Required tasks -
a) Answer these questions from the message about Infinispan and Kubernetes PetSets:
(i) In which Kubernetes version are PetSets alpha resources?
(ii) What does each Pod have that makes discovery very simple?
(iii) For which kind of system is starting pods in sequence called a killer feature?
b) Using the message about Infinispan and Kubernetes PetSets, decide whether each statement agrees with it, and quote the words that settle it:
(i) PetSets come with a guarantee of backwards compatibility.
(ii) Some public cloud providers can disable alpha resources.
(iii) The writer calls starting pods in sequence relevant for the group.
c) Continue the message about Infinispan and Kubernetes PetSets from the point where the text stops.

[infinispan-dev] Infinispan and OpenShift/Kubernetes PetSets
Sebastian Laskawiec
slaskawi at redhat.com
Fri Aug 19 05:00:12 EDT 2016
Hey!
I've been playing with Kubernetes PetSets [1] for a while and I'd like to
share some thoughts. Before I dig in, let me give you some PetSets
highlights:
- PetSets are alpha resources for managing stateful apps in Kubernetes
1.3 (and OpenShift Origin 1.3).
- Since this is an alpha resource, there are no guarantees about
backwards compatibility. Alpha resources can also be disabled in some
public cloud providers (you can control which API versions are accessible
[2]).
- PetSets allows starting pods in sequence (not relevant for us, but
this is a killer feature for master-slave systems).
- Each Pod has it's own unique entry in DNS, which makes discovery very
simple (I'll dig into that a bit later)

[Stored dataset items]
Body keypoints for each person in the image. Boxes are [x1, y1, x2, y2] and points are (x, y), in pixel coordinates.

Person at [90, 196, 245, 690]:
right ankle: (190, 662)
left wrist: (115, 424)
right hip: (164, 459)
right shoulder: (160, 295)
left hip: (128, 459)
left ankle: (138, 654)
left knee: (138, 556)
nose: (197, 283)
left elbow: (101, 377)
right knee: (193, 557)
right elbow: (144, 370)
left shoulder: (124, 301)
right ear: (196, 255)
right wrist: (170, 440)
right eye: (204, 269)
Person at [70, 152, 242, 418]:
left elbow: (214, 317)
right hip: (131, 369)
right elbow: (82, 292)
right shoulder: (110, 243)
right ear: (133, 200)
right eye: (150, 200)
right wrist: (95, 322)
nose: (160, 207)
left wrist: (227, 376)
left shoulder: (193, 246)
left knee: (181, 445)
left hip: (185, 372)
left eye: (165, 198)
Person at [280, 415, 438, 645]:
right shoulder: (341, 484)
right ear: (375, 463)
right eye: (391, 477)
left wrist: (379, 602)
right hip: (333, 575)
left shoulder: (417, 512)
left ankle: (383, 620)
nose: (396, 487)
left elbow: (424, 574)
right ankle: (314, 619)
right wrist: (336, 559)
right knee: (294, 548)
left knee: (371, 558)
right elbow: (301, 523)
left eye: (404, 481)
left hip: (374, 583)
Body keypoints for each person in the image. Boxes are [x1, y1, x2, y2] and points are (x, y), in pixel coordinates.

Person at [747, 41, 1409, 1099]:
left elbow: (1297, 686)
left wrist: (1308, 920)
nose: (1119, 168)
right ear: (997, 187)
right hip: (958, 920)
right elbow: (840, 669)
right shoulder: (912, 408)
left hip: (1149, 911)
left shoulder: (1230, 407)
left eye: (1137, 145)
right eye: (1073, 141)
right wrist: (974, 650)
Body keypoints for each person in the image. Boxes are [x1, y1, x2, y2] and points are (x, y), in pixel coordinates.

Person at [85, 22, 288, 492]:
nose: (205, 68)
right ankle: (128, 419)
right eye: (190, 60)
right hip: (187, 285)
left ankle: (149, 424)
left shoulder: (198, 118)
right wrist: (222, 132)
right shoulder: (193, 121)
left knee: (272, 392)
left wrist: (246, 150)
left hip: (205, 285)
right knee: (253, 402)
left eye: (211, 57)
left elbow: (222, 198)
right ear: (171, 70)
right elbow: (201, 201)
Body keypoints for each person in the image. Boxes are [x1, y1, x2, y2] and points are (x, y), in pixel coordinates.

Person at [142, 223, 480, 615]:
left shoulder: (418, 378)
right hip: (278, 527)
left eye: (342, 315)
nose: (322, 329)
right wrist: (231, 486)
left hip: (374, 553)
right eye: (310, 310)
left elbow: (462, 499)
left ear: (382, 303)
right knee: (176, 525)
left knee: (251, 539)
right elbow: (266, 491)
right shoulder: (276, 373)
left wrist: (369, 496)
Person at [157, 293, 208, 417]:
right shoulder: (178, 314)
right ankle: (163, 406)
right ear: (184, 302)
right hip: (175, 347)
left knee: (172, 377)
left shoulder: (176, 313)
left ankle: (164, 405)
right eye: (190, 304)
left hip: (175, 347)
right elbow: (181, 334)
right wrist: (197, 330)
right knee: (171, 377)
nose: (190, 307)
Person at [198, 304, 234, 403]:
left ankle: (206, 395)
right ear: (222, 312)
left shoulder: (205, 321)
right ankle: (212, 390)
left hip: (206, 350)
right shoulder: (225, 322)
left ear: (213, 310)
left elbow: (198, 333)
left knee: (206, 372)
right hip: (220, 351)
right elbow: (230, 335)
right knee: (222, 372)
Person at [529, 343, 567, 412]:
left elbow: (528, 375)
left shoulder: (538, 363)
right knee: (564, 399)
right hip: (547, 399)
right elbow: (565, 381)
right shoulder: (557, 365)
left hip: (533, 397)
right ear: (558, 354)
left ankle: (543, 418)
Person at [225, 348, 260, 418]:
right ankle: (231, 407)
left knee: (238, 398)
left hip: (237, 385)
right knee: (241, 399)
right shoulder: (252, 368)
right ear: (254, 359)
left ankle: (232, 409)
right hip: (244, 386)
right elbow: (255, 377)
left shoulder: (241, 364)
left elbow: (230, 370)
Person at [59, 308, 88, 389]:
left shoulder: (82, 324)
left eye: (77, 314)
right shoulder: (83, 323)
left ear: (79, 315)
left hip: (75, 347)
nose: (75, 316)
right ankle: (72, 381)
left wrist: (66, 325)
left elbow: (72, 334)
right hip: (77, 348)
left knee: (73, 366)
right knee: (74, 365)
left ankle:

Set of answers -
a)
(i) Kubernetes 1.3 (and OpenShift Origin 1.3).
(ii) Its own unique entry in DNS.
(iii) Master-slave systems.

b)
(i) No: "there are no guarantees about backwards compatibility."
(ii) Yes: "Alpha resources can also be disabled in some public cloud providers."
(iii) No: "not relevant for us."

c)
- Volumes are always mounted to the same Pods, which is very important
in Cache Store scenarios when we restart pods (e.g. Rolling Upgrades [3]).
Thoughts and ideas after spending some time playing with this feature:
- PetSets make discovery a lot easier. It's a combination of two things
- Headless Services [4] which create multiple A records in DNS and
predictable host names. Each Pod has it's own unique DNS entry following
pattern: {PetSetName}-{PodIndex}.{ServiceName} [5]. Here's an example of an
Infinispan PetSet deployed on my local cluster [6]. As you can see we have
all domain names and IPs from a single DNS query.
- Maybe we could perform discovery using this mechanism? I'm aware of
DNS discovery implemented in KUBE_PING [7][8] but the code looks trivial
[9] so maybe it should be implement inside JGroups? @Bela - WDYT?
- PetSets do not integrate well with OpenShift 'new-app' command. In
other words, our users will need to use provided yaml (or json) files to
create Infinispan cluster. It's not a show-stopper but it's a bit less
convenient than 'oc new-app'.
- Since PetSets are alpha resources they need to be considered as
secondary way to deploy Infinispan on Kubernetes and OpenShift.
- Finally, the persistent volumes - since a Pod always gets the same
volume, it would be safe to use any file-based cache store.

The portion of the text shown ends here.